> _What you have to do_
Your task is to count the lines of the entries below that include the word "Name" and to give only the resulting number.

> _Page-level text extractions_
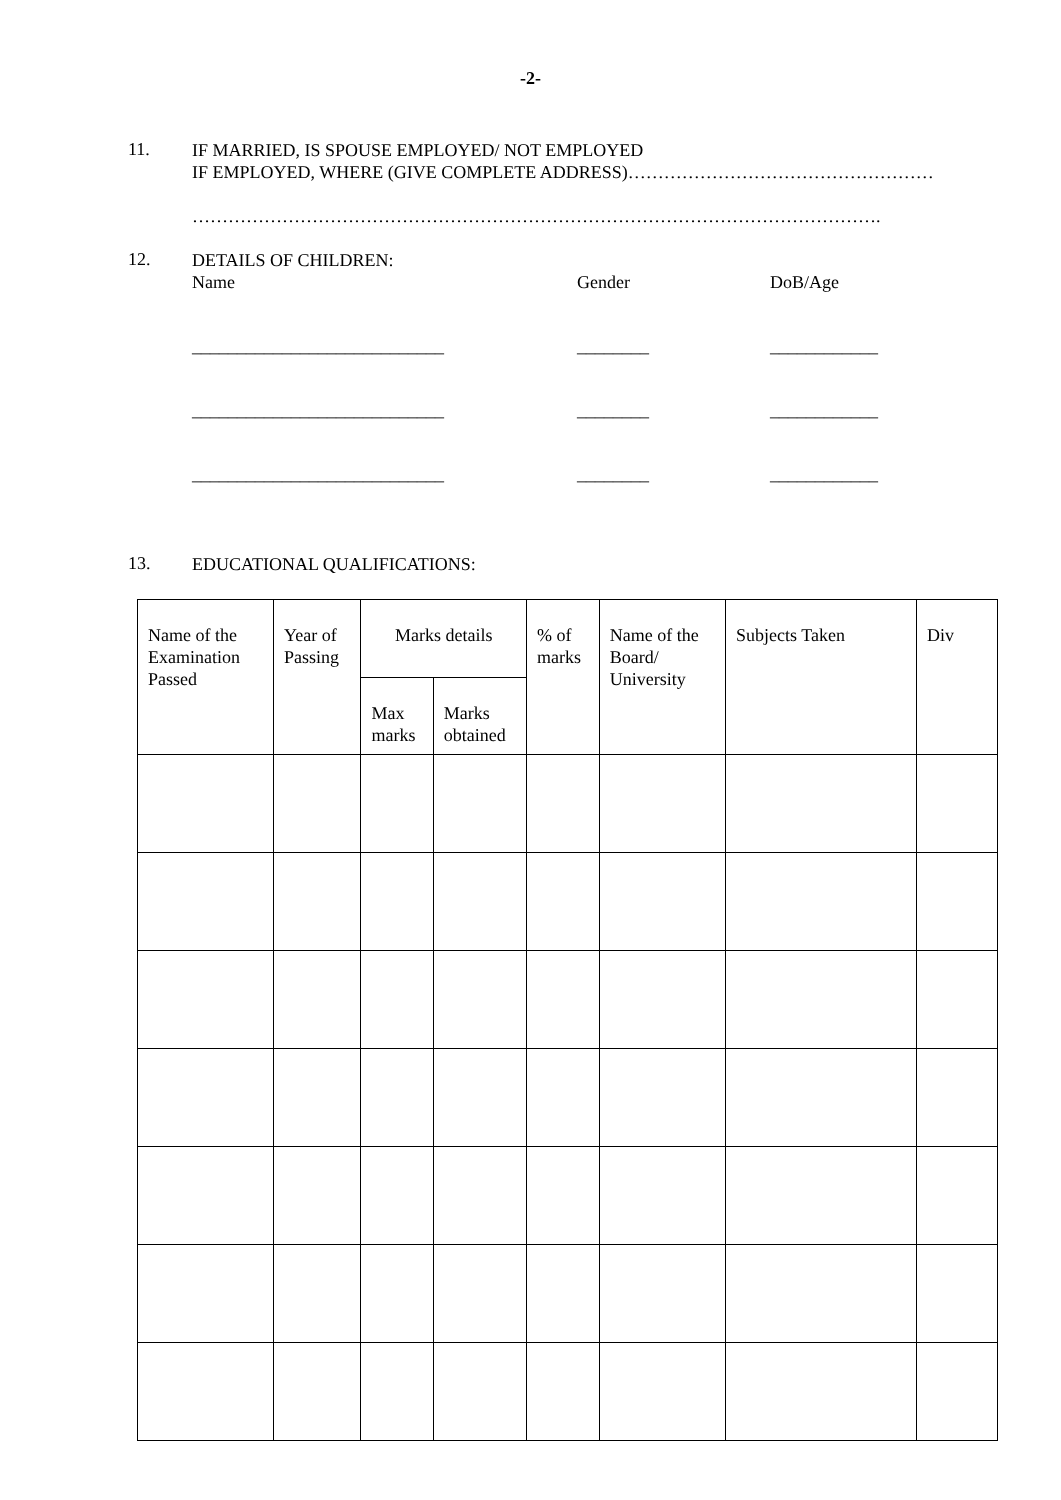-2-
11.
IF MARRIED, IS SPOUSE EMPLOYED/ NOT EMPLOYED
IF EMPLOYED, WHERE (GIVE COMPLETE ADDRESS)……………………………………………
…………………………………………………………………………………………………….
12.
DETAILS OF CHILDREN:
Name Gender DoB/Age
____________________________ ________ ____________
____________________________ ________ ____________
____________________________ ________ ____________
13.
EDUCATIONAL QUALIFICATIONS:
| Name of the Examination Passed | Year of Passing | Marks details | | % of marks | Name of the Board/ University | Subjects Taken | Div |
| --- | --- | --- | --- | --- | --- | --- | --- |
| | | Max marks | Marks obtained | | | | |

> _Task response_
2